Glenfiddich's Experimental Series has been one of the more interesting moves from a distillery that, let's be honest, sometimes gets overlooked by enthusiasts chasing smaller names. Project XX — that's Roman numerals for twenty, not a mysterious code — lands at 47% ABV with no age statement, and at £56.25 it sits in that mid-range sweet spot where you expect a whisky to actually deliver something worth talking about.
What draws me to this bottle is the concept itself. The Experimental Series exists to push Glenfiddich outside its comfort zone, and Project XX is built around collaboration — twenty individuals each selecting a cask, with the final blend marrying those choices together. That's a lot of voices in one bottle, which could go either way. The fact that it works as well as it does says something about the blending skill behind it.
At 47% ABV, this has been bottled at a strength that gives it genuine presence without being aggressive. For a NAS release, that's a smart call. Too many no-age-statement whiskies try to hide behind lower proof or excessive sweetness, but the higher strength here suggests confidence in the liquid. You're getting a Speyside whisky that doesn't apologise for itself.
Tasting Notes
I don't have detailed tasting notes to break down for this one, but based on the style and category, here's what you should expect. This is a Speyside at heart — think approachable, fruit-forward, with the kind of malty backbone Glenfiddich is known for. The experimental blending of multiple cask types means you're likely getting layers that a standard expression wouldn't offer. The 47% ABV will carry those flavours with a bit more weight and texture than the typical 40% bottling. If you've had other Glenfiddich expressions, expect something familiar but noticeably more complex.
The Verdict
At 7.7 out of 10, Project XX earns its place as a genuinely interesting bottle. It's not trying to reinvent whisky — it's trying to show what happens when you let creative decisions into a process that's usually quite rigid. The price is fair for what you're getting: a well-constructed Speyside at a decent strength with more going on than the average shelf-filler. Is it the most groundbreaking whisky I've ever had? No. But it's well made, it's interesting, and it rewards you for paying attention. That's more than I can say for a lot of bottles at this price point.
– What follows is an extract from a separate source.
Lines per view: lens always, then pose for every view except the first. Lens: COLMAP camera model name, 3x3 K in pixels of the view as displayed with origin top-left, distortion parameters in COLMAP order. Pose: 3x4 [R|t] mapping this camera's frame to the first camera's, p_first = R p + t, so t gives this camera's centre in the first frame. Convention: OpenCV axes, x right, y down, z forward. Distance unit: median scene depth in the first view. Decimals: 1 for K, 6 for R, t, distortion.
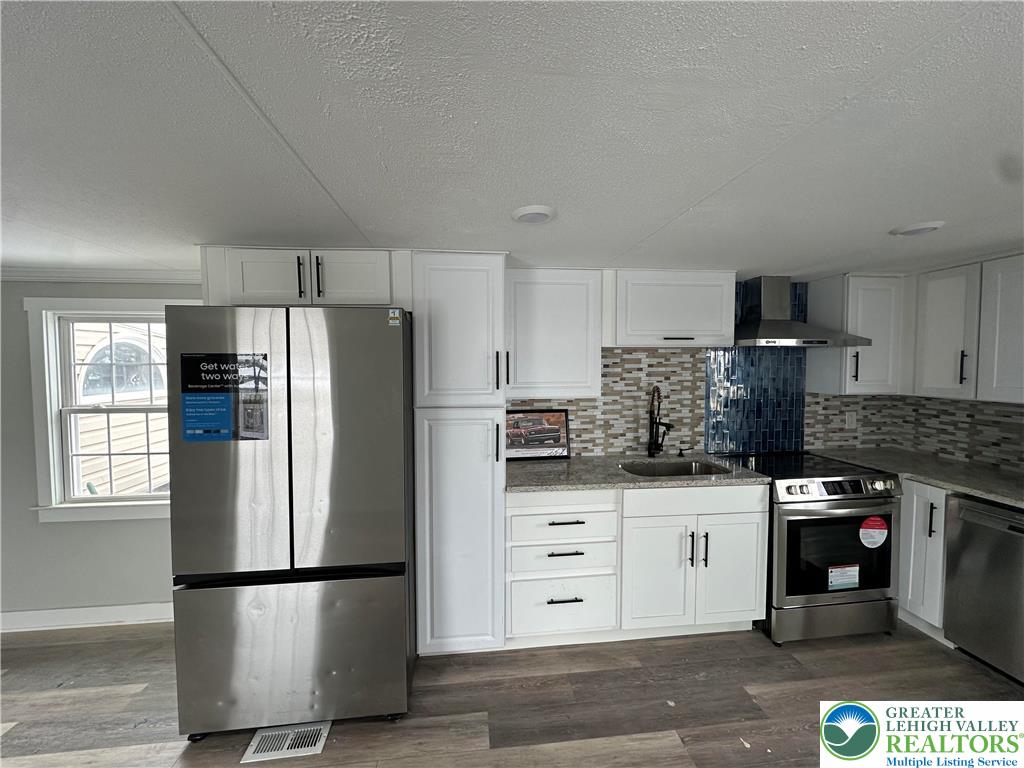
lens RADIAL K [[403.6, 0, 512.6], [0, 403.6, 382.6], [0, 0, 1]] dist [-0.001922, 0.000226]
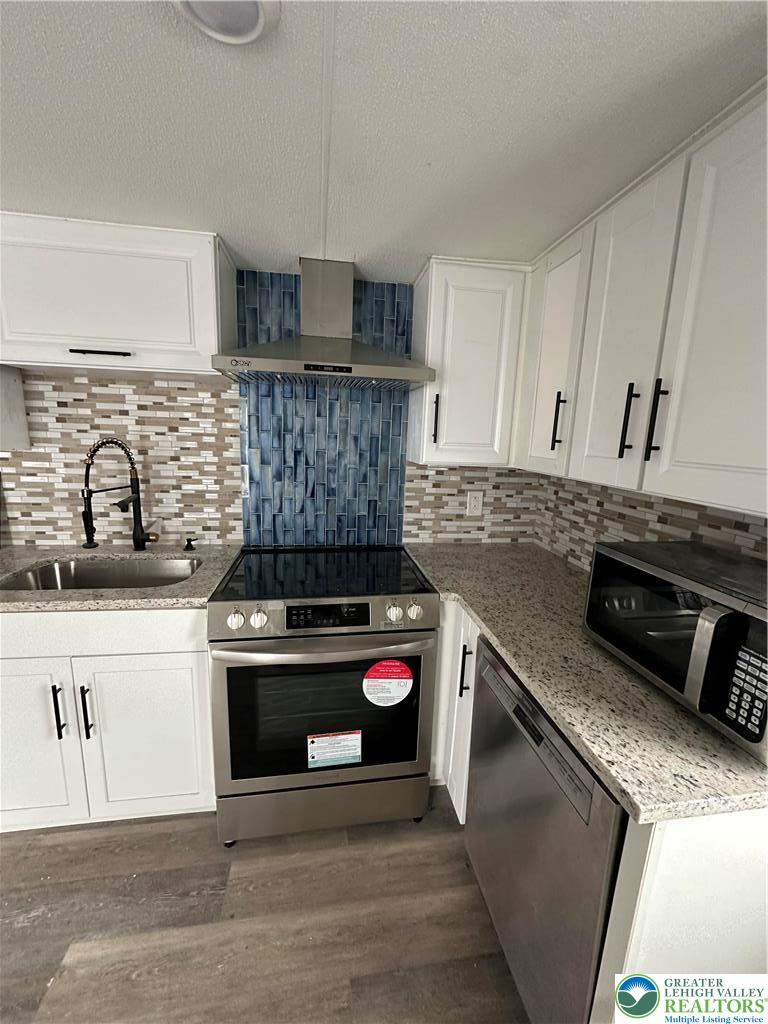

Where it really succeeds is as a conversation starter. This is the bottle you bring to a tasting night when someone says all Speyside whiskies taste the same. It won't change anyone's life, but it might change their mind about what a big distillery can do when it loosens the reins a bit.
Best Served
Pour this neat in a Glencairn and give it five minutes to open up — the 47% ABV benefits from a little air. If you want to add water, just a few drops will do; don't drown it. For a cocktail serve, this works beautifully in a Whiskey Sour. The fruit-forward Speyside character plays brilliantly against fresh lemon juice and a touch of sugar syrup. Shake it hard with egg white if you want that silky texture. The extra strength means it won't get lost behind the citrus the way a 40% bottling might. It's a versatile bottle — equally at home sipped slowly or shaken with ice.